What is required
Apart from the images, repeat the data below exactly as written.

Data records
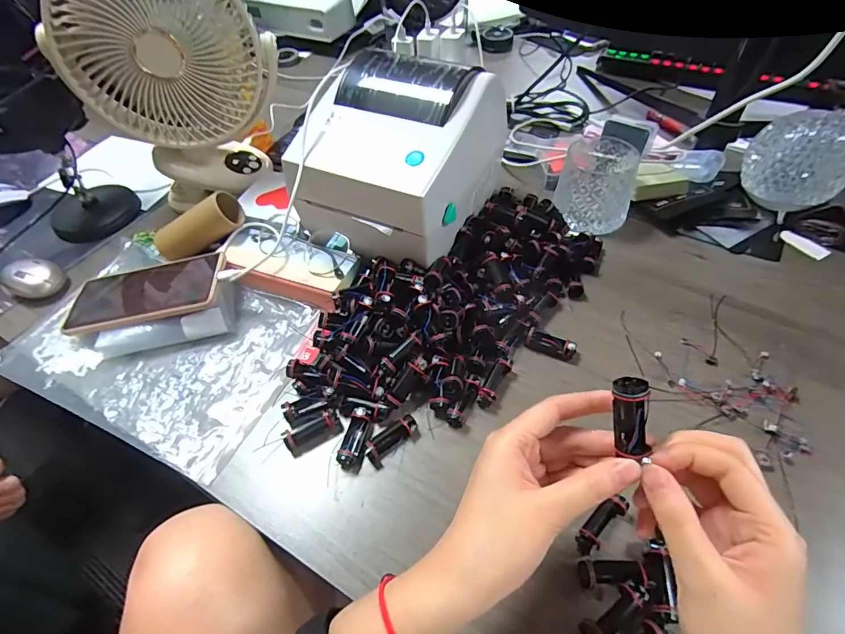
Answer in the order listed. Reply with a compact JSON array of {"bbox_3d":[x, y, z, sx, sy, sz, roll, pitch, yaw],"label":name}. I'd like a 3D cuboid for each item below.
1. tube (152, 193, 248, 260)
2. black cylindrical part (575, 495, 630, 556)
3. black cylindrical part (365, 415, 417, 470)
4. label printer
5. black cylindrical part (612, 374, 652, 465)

Solution to the exercise
Answer in the order listed. Reply with a compact JSON array of {"bbox_3d":[x, y, z, sx, sy, sz, roll, pitch, yaw],"label":name}. I'd like a 3D cuboid for each item below.
1. tube (152, 193, 248, 260)
2. black cylindrical part (575, 495, 630, 556)
3. black cylindrical part (365, 415, 417, 470)
4. label printer
5. black cylindrical part (612, 374, 652, 465)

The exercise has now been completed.